Plasmid pAN70-1 (Sequence ID: MK089784.1), which plasmid was the first to report to harbor the blaAFM-1 gene. Homology comparison by Blastn revealed that seven plasmids share > 50% coverage with the pAN70-1 sequence, which was pPROV002-IMP (Sequence ID: MH882484.1), pMAK3 (Sequence ID: AB366442.1), p538_S (Sequence ID: AP025181.1), R388 (Sequence ID: BR000038.1), pMTY10660_IncW (Sequence ID: P018350.1), pHH2-227 (Sequence ID: JN581942.1), and IncW pIE321 (Sequence ID: EF633507.1). Above all these seven sequences, pPROV002-IMP had the highest coverage (59%) with pAN70-1.
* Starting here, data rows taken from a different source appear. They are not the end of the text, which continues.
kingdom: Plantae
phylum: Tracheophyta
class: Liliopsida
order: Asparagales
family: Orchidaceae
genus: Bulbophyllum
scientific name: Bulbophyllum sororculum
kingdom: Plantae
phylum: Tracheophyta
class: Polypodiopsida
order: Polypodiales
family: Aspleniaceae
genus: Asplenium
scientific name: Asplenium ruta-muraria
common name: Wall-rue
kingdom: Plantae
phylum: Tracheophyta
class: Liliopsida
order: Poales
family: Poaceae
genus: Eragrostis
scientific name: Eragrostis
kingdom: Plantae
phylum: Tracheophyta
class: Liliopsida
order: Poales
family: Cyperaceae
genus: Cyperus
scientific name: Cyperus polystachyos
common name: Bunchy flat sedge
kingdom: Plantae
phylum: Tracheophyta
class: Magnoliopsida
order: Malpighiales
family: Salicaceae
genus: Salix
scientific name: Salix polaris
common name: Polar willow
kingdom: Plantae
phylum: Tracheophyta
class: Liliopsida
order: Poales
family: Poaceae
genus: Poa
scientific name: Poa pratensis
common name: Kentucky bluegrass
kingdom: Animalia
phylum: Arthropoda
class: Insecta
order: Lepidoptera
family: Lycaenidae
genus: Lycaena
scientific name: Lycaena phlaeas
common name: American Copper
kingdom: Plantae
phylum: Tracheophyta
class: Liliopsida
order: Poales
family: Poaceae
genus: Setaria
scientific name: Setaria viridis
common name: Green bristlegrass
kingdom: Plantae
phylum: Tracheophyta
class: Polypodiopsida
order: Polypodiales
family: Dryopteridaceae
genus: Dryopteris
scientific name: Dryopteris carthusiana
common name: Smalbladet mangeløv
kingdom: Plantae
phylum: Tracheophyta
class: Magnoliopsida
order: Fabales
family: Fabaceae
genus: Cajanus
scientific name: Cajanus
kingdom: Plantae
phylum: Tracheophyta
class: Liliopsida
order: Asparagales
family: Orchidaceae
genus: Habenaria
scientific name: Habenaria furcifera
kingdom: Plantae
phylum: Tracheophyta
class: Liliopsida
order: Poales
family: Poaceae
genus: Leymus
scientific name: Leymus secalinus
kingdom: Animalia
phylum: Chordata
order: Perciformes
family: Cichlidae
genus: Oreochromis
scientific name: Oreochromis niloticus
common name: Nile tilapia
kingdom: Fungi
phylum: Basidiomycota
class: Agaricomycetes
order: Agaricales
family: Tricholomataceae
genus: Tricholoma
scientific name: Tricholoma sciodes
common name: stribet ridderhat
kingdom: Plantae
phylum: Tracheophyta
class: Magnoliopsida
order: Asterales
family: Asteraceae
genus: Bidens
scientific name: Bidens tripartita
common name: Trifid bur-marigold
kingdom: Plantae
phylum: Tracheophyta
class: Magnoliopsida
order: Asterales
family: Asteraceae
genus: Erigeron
The common feature of the pAN70-1 sequence and the pPROV002-IMP sequence is that they both harbored the B1 subclass metalloenzyme gene, that is, the pAN70-1 sequence carries the blaAFM-1 gene, while the pPROV002-IMP sequence carries the blaNDM-1 and blaIMP-1 gene. Meanwhile, these two plasmids have the same replication repA, and they all contain the type IV secretion system complex VirB11, VirB10, VirB9, VirB8, VirB6, VirB4, VirB3, and VirB1 in plasmid conjugal transfer region.

The difference between the pAN70-1 sequence and the pPROV002-IMP sequence is that the pPROV002-IMP sequence without mercury resistance-related genes (merR, merT, merP, merD, merA and merE, etc.), and pPROV002-IMP didn’t form a “floR-blaAFM-1-bleMBL-trpF” composite-like module.

Using pAN70-1 plasmid (harboring blaAFM-1 gene) as a reference, the homologous identity of pNDTH9845 plasmid (carrying blaAFM-2 gene), pWTJH17 plasmid (carrying blaAFM-3 gene) and AR19438 plasmid (carrying blaAFM-4 gene) were 44.18%, 50.8%, and 53.32%, respectively.